Renewables could attract investments of up to $782 billion in the country
The rapid economic growth combined with the heavy use of fossil fuels has resulted in severe air pollution in China, however a new report published by Greenpeace East Asia and industry associations and research groups shows that the country’s rapid transition to clean power is not only viable, but also socially and economically beneficial. The country has committed to reduce its dependence on hydrocarbons and increase the share of renewable energy sources in its total energy consumption by at least 15% by 2020 and 20% by 2030. According to the report, China will have to increase its wind and solar power’s share of primary energy consumption to 17% by 2030 – compared to just 4% in 2015, in order to achieve this goal.

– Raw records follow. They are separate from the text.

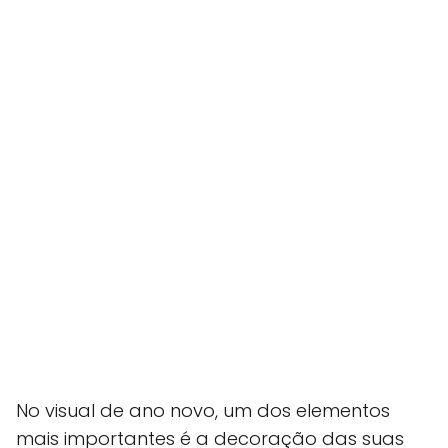
No visual de ano novo, um dos elementos
mais importantes é a decoração das suas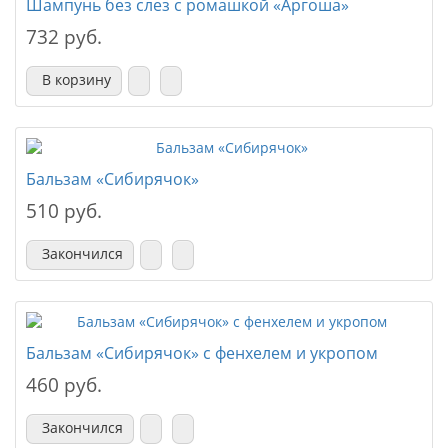
Шампунь без слез с ромашкой «Аргоша»
732 руб.
В корзину
Бальзам «Сибирячок»
510 руб.
Закончился
Бальзам «Сибирячок» с фенхелем и укропом
460 руб.
Закончился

The National Development and Reform Commission (NDRC) with its “five-year plan” for the period 2016-2020 aims to raise total wind generation capacity from 129 GW in 2015 to more than 210 GW in 2020 and solar power from 43.18 GW to 110 GW over the same period. The first results are impressive, as China’s solar power capacity almost doubled in 2016, reaching a total of 77.42 GW installed solar capacity, whereas wind power grew 13.2% from 2015 to 2016 reaching a total of 149 GW.
New investments and environmental benefits
While wind and solar investments in the country amounted to 400 billion yuan in 2015, these sectors could receive up to 5.4 trillion yuan ($782 billion) in investments from 2016 to 2030, says the report and by the end of this period, these two industries are estimated to be worth 1.57 trillion yuan ($227.4 billion) combined. Also, in 2030 alone, 456 billion yuan in external environmental benefits will arise from the two industries as a result of the replacement of standard coal consumption. More specifically, the burning of 300 million tonnes of standard coal could be prevented and 3.6 billion m3 of water could be saved each year by 2030.